Bratislava dispatches reported today continued anti-Semitic pressure in Slovakia, with the Hlinka Guards enforcing unofficial measure
The Guards have caused all but three coffee houses in Bratislava to bar Jews. Other measures include ordering of Jewish shops to display “Jewish enterprise” signs. At the same time, the Government has created a labor service for Jews and Slovaks found unable to perform military service.
The Bratislava correspondent of the newspaper De Standard quoted Prime Minister Albert Tuka as telling him in an interview that the Government did not intend to “oppose itself to anti-Semitic tendencies.” “The Jewish problem in Slovakia,” Tuka said, “will be solved along such lines as to reduce the predominating position of the Jews in State affairs and in business to normal proportions.”
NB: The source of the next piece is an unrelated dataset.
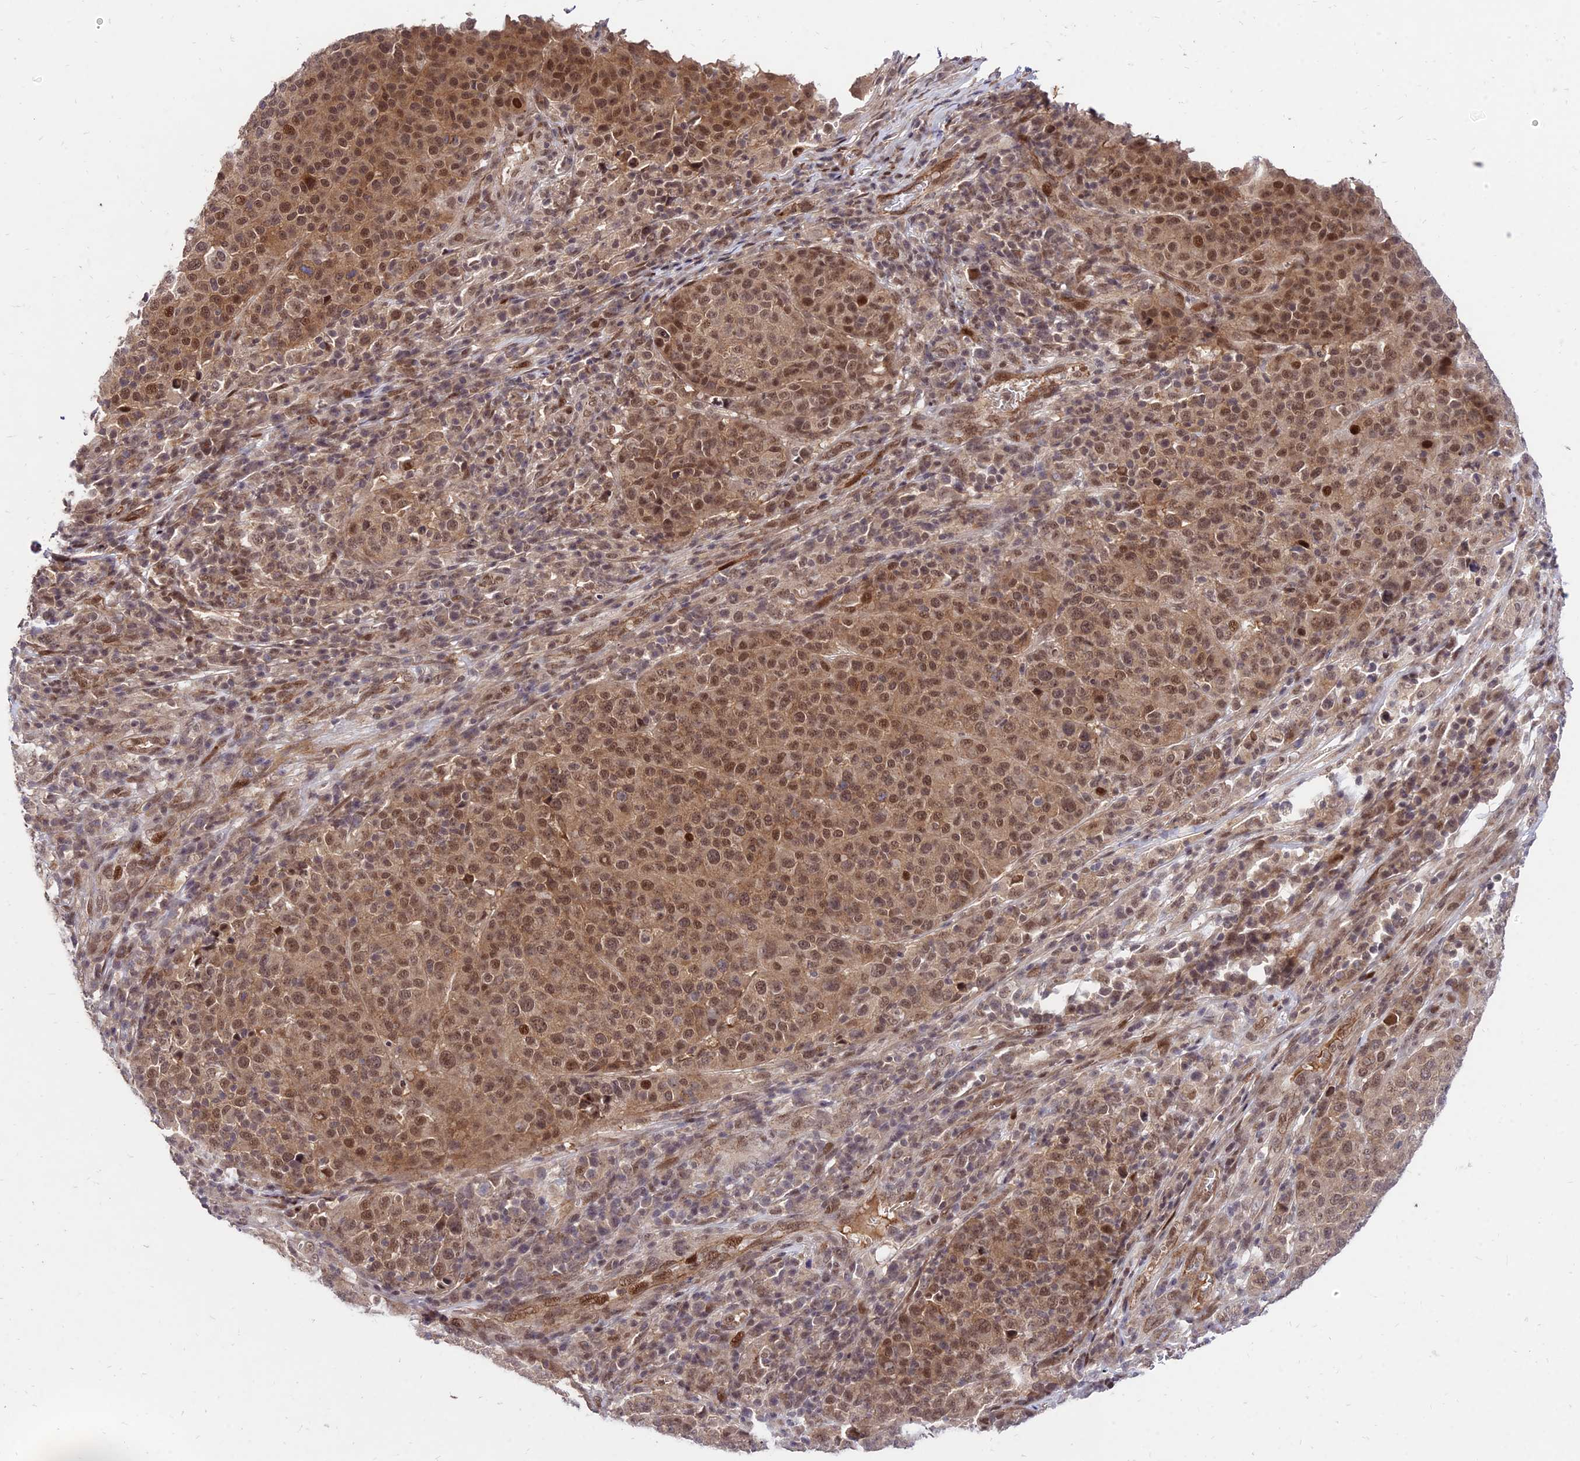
{"staining": {"intensity": "moderate", "quantity": ">75%", "location": "nuclear"}, "tissue": "melanoma", "cell_type": "Tumor cells", "image_type": "cancer", "snomed": [{"axis": "morphology", "description": "Malignant melanoma, Metastatic site"}, {"axis": "topography", "description": "Lymph node"}], "caption": "There is medium levels of moderate nuclear staining in tumor cells of malignant melanoma (metastatic site), as demonstrated by immunohistochemical staining (brown color).", "gene": "ZNF85", "patient": {"sex": "male", "age": 44}}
Slovak Minister of Economics Gezar Medricky has announced that the licenses of 1,200 Jewish tradesmen have so far been cancelled and the process of “Aryanization” is not yet completed, according to a report in the Kattowice Oberschlesische Kurier, Nazi paper in Poland. Medricky is quoted as adding that elimination of Jews from ownership of land will be one of the Slovak Government’s next measures.
The paper declares that Slovak public opinion is dissatisfied with the “slow progress” of the Government in solving the Jewish problem and the population is therefore taking anti-Jewish measures locally. There have been many instances in smaller towns of Jews being compelled to do forced labor, it is reported. In Sarosch, eastern Slovakia, all Jews and gypsies were ordered to clean the streets and parks.